- [YOUR ASSIGNMENT]
Check every line in the listing below for "wrist". Copy the ones where it occurs.

......

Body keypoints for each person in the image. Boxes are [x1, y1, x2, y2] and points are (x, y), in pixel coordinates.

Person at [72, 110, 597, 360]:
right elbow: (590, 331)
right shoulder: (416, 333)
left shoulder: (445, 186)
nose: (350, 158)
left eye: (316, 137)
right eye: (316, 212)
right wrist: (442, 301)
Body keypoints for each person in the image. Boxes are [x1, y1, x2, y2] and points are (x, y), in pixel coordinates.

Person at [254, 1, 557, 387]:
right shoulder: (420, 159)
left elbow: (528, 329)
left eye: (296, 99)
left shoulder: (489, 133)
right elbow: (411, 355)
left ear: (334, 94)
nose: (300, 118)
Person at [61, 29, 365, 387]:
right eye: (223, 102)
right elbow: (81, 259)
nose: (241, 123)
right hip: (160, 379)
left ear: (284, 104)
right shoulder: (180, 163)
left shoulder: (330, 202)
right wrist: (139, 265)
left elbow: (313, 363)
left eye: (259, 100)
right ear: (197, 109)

......

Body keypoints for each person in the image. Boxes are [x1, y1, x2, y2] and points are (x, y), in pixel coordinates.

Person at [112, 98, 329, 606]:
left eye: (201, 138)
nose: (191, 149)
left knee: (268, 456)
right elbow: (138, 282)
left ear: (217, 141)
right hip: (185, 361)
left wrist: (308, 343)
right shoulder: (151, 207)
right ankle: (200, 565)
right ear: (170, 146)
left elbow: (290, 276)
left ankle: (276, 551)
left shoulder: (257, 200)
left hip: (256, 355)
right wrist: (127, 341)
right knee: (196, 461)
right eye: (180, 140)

......

- [SOLVED PROBLEM]
right wrist: (442, 301)
right wrist: (139, 265)
left wrist: (308, 343)
right wrist: (127, 341)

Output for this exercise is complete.